AI Search UX for Large Wikis
A large wiki needs guided discovery. Visitors may not know whether they need setup, memory, tools, security, automation, or troubleshooting.
When this matters
This page is for operators who want Rocky to produce usable work without turning the system into a mystery box. Use it when you need a practical path, a clear verification step, and a boundary between suggestion and action.
The operating pattern
- Support plain language. Rank pages by title, tags, category, summary, and practical intent.
- Add process chips. Offer common goals like start here, fix a problem, connect tools, or stay secure.
- Show instant previews. Return titles, categories, and summaries before navigation.
- Keep article search compact. Inside pages, search should be available but not dominate the reading flow.

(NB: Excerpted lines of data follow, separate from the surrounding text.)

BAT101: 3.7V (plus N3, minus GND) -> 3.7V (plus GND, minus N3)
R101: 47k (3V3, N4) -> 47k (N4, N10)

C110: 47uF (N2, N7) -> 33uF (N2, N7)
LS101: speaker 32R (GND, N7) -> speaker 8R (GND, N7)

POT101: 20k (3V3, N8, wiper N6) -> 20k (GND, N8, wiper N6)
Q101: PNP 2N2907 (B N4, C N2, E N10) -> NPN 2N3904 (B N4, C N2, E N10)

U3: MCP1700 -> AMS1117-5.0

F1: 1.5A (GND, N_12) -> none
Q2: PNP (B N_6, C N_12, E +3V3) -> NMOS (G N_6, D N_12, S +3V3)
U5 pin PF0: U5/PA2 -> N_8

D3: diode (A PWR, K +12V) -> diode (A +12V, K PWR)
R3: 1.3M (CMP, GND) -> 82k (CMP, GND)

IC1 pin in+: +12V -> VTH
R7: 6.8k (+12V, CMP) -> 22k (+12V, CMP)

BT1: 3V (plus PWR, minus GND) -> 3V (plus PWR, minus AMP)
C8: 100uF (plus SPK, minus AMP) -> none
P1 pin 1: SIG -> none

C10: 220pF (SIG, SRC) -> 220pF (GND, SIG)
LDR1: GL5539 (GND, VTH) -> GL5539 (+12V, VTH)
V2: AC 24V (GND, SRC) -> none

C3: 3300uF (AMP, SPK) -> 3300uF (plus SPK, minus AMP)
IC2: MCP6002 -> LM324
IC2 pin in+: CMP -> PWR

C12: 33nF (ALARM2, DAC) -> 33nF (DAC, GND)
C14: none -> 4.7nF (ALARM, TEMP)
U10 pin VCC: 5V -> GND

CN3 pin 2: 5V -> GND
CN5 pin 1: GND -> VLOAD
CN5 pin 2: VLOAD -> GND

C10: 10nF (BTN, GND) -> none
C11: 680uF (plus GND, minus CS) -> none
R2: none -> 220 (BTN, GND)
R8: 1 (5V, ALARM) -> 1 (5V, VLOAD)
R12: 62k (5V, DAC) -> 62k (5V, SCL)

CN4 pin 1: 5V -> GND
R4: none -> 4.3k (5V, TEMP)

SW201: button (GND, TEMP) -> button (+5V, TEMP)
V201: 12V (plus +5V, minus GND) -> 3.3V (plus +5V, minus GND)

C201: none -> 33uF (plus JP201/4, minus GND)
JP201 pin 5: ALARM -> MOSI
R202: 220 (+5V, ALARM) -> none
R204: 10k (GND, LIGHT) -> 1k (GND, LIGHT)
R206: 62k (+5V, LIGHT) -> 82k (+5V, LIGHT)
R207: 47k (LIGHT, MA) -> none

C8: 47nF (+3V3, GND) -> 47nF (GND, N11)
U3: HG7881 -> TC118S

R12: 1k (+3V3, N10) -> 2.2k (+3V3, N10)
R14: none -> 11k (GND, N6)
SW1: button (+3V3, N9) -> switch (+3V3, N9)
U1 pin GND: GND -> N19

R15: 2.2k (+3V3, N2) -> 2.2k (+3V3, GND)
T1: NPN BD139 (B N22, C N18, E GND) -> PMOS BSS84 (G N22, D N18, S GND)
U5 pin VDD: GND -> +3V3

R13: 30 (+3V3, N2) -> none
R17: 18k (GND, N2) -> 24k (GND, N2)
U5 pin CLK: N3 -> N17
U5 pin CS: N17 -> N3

- Measure gaps. No-result searches are topic ideas.
Pre-flight checklist
- Search accepts symptoms and goals
- Results are visibly ranked
- Chips help beginners start
- No-result state suggests alternatives
- Mobile search is easy to use
Common failure modes
- Keyword-only thinking: Users often search with goals, not official labels.
- Huge scroll walls: A list of 200 pages without guidance feels like clutter.
- Hidden search: On a wiki homepage, search should be obvious.
Verification
A page is not done because it was drafted. Verify the source, run the workflow, inspect the output, and record what changed. If a step touches money, customers, accounts, permissions, or private data, keep it behind an explicit human approval gate.